Nachfolge auf Probe: KOMMENTAR VON TONI KEPPELER
Zunächst einmal geht alles seinen sozialistischen Gang. Schließlich hat Fidel Castro sein politisches Erbe längst geregelt. Was sich derzeit auf Kuba abspielt, ist gewissermaßen eine Nachfolge auf Probe.
Castros Erben dürfen schon einmal üben. Der knapp fünf Jahre jüngere Bruder des Patriarchen übernimmt fürs Erste das Ruder. In der Reihe hinter ihm arbeitet die nächste Generation. Raúl, der quadratische Militärkopf, wird – zur Not auch mit Repression – dafür sorgen, dass sich die Kubaner weiterhin um die revolutionäre Fahne scharen. Die Pragmatiker der zweiten Reihe kümmern sich darum, dass Kuba weiterhin recht oder schlecht funktioniert. Und Freund Hugo Chávez in Venezuela wird genügend von seinem Öl schicken, damit auf der sozialistischen Insel die Lichter nicht ausgehen.
Selten war die Zeit für einen Übergang so günstig wie jetzt. Auch ein Millionenpaket aus Washington zur Stärkung der kubanischen Opposition wird daran nichts ändern. Und noch ist der Alte nicht tot.

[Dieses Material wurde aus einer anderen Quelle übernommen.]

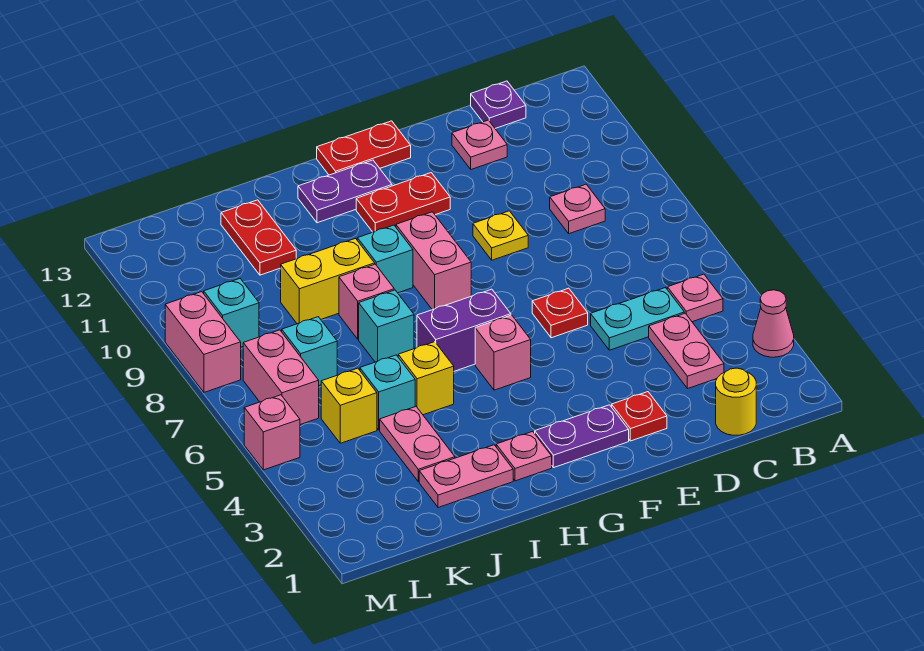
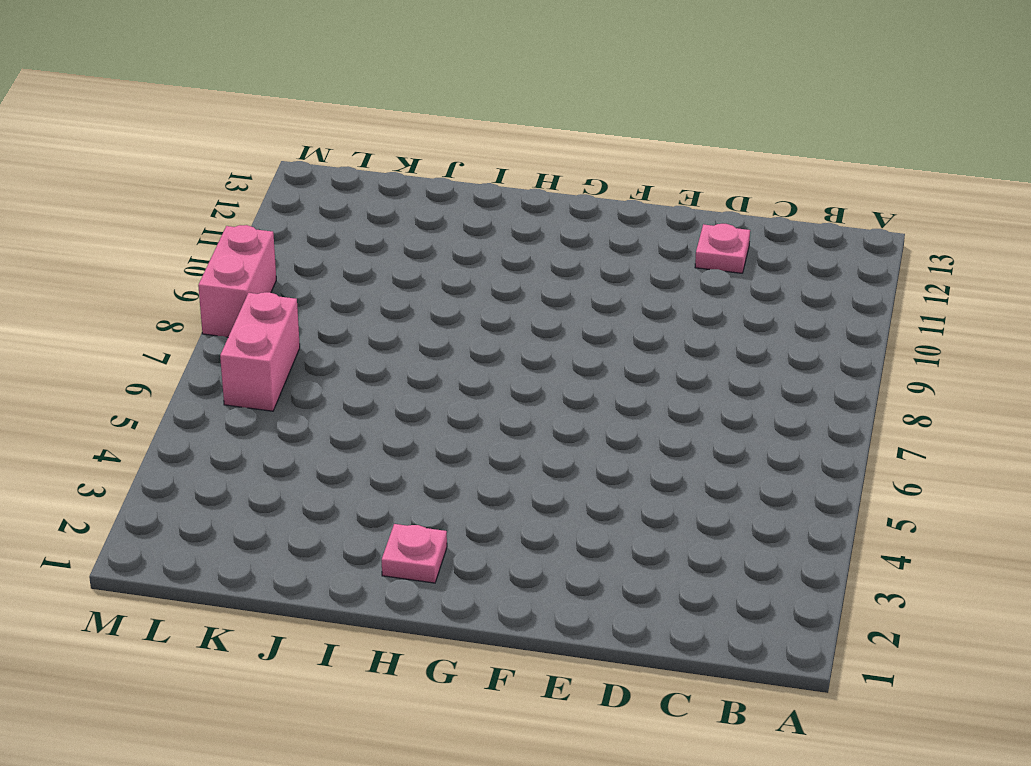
none -> pink cone A3 level 1
none -> pink plate B5 level 1
none -> yellow round brick C1 level 1
none -> pink plate C3:C4 level 1

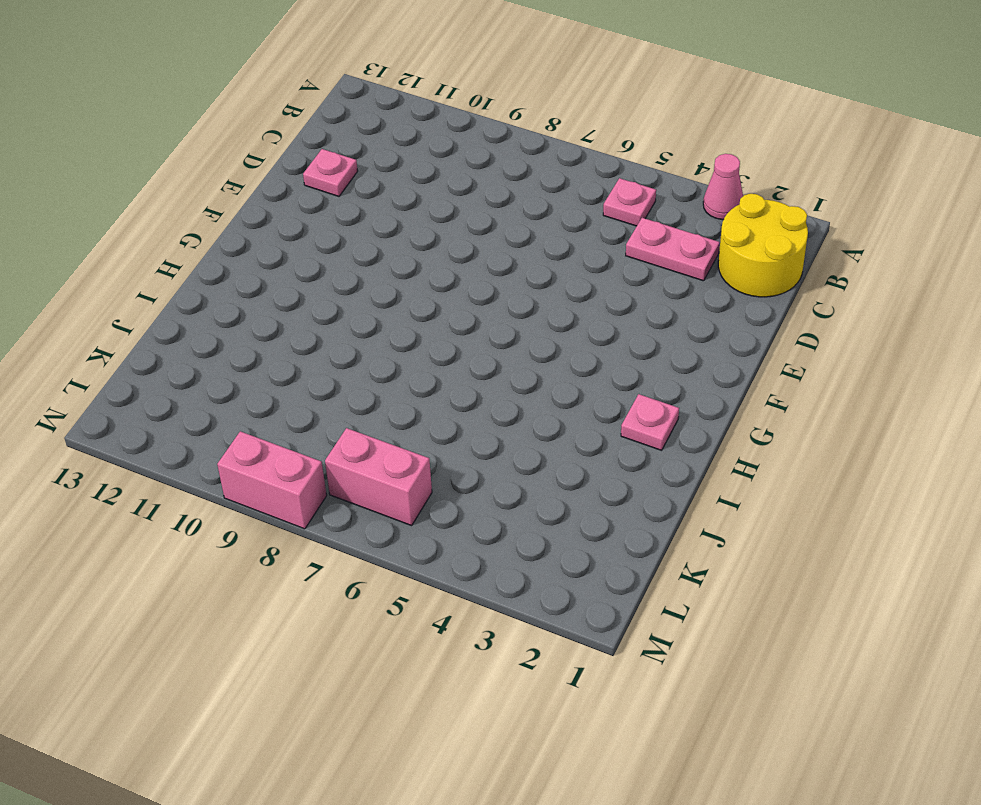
yellow round brick B1:C2 level 1 -> yellow round brick C1 level 1
none -> cyan plate C5:D5 level 1
none -> pink plate C9 level 1
none -> purple plate C13 level 1
none -> red plate E2 level 1

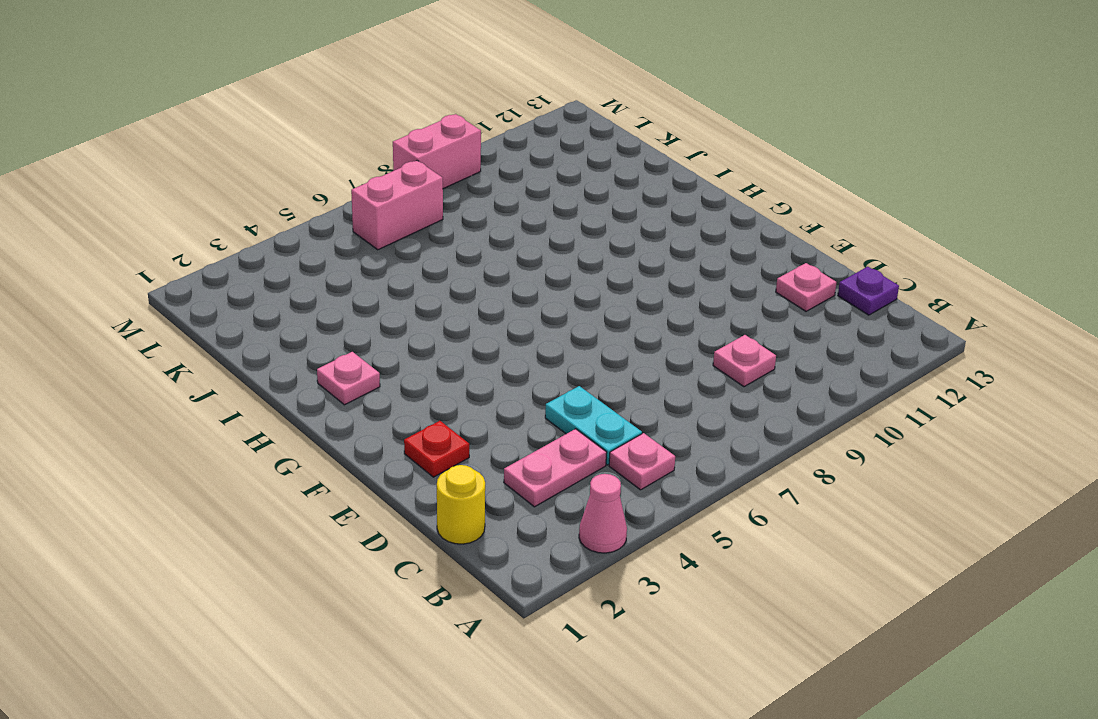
none -> red plate E6 level 1
none -> yellow plate E9 level 1
none -> purple plate F2:G2 level 1
none -> red plate F11:G11 level 1

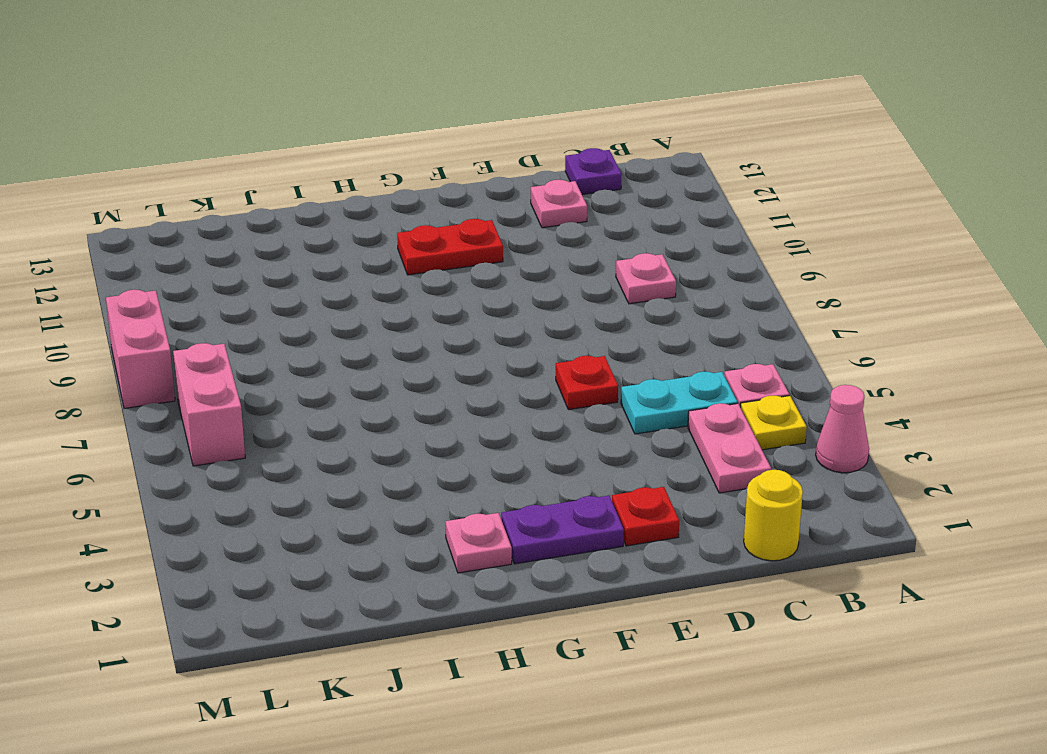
yellow plate B4 level 1 -> yellow plate E9 level 1
none -> red plate F13:G13 level 1
none -> pink brick G5 level 1
none -> purple brick G6:H6 level 1
none -> pink brick G8:G9 level 1

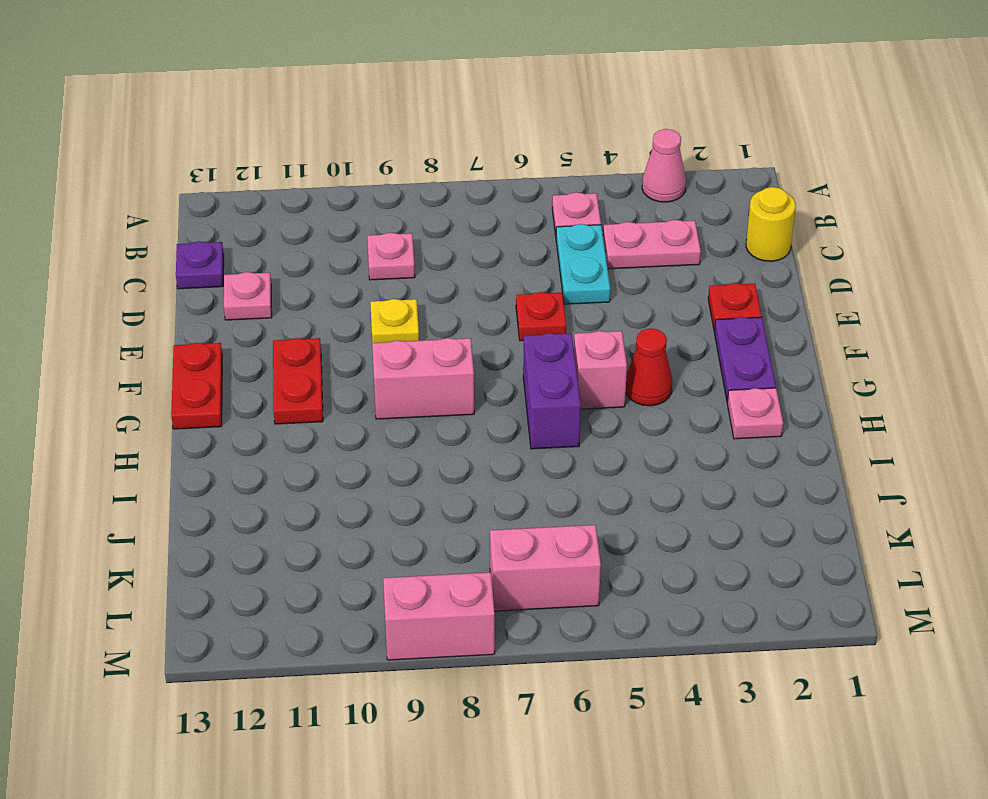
red cone G4 level 1 -> none
none -> purple plate G12:H12 level 1
none -> cyan brick H9 level 1
none -> pink plate I2:J2 level 1
none -> yellow brick I5 level 1

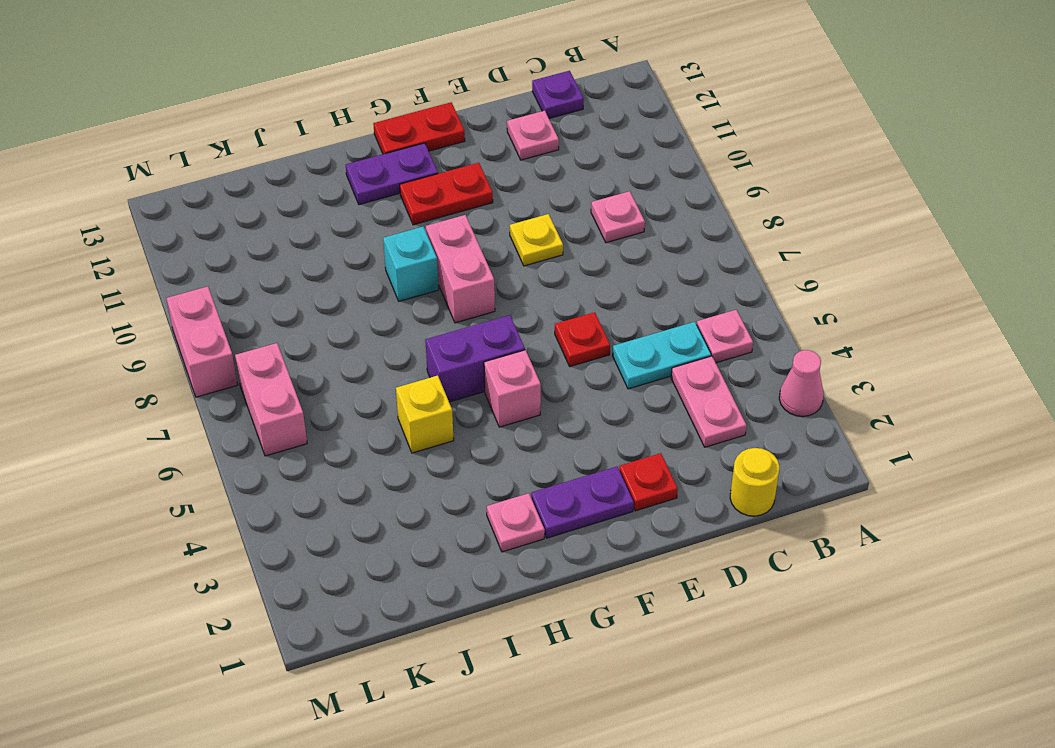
none -> pink plate I2:J2 level 1
none -> cyan brick I7 level 1
none -> pink brick I8 level 1
none -> yellow brick I9:J9 level 1

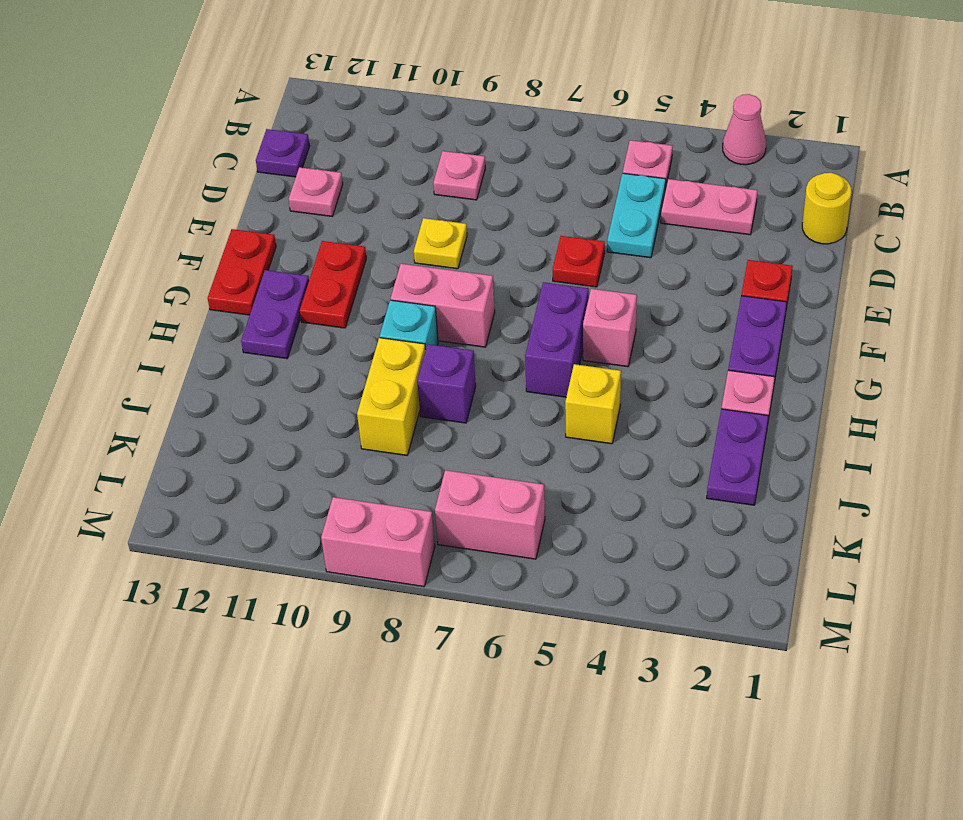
purple plate I2:J2 level 1 -> pink plate I2:J2 level 1
purple brick I8 level 1 -> pink brick I8 level 1
none -> cyan brick I7 level 1
none -> pink plate J3:J4 level 1
none -> cyan brick J5 level 1
none -> red plate J11:J12 level 1

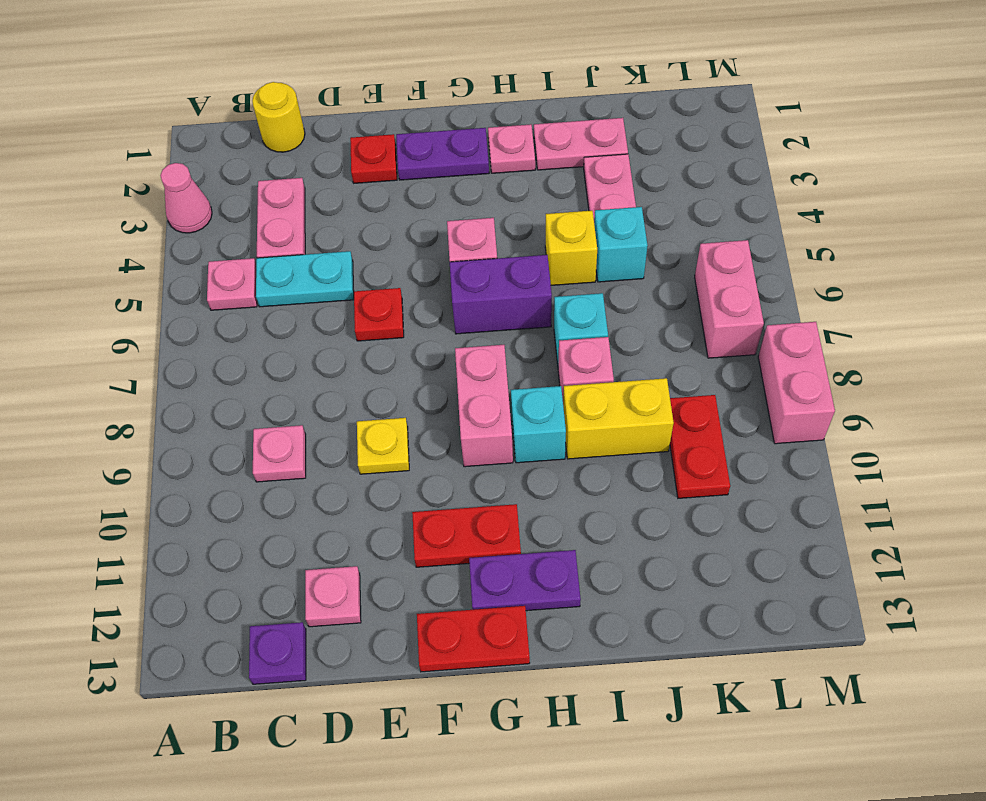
red plate K9:K10 level 1 -> red plate J11:J12 level 1
none -> yellow brick K5 level 1
none -> cyan brick K7 level 1
none -> cyan brick L9 level 1
none -> pink brick M5 level 1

Es steht schlimm um Fidel, keine Frage. Dass er sich nicht selbst von seinen Landsleuten ins Krankenhaus verabschiedet hat, sondern seinen Privatsekretär schickte, spricht für eine Notoperation in letzter Minute. Die Feierlichkeiten zu Castros 80. Geburtstag wurden vom 13. August auf den 2. Dezember verschoben. Eine lange Zeit. Ob er danach zurückkommt, bleibt vorerst offen.
Vielleicht nutzt Fidel ja die Zeit der Rekonvaleszenz, um zu schauen, ob alles so läuft, wie es für die Zeit nach seinem Tod geplant war. Ob Bruder Raúl mit seiner Armee das Land im eisernen Griff hält. Und ob die Jüngeren auch ohne den Übervater zurechtkommen.
Sollte alles zu Fidels Zufriedenheit verlaufen, braucht er gar nicht zurück an die Macht. Die Krankheit ist seine letzte Chance auf einen würdigen Abgang ins Amt des Elder Statesman. Es wäre den Kubanern zu wünschen, dass der Quadratschädel Raúl erst mal nicht alleine regiert, sondern den flexibleren – und geliebteren – Bruder als Korrektiv im Hintergrund hat.
Ob Fidels Lebenswerk Zukunft hat, wird sich ohnehin erst entscheiden, wenn beide Castros gegangen sind.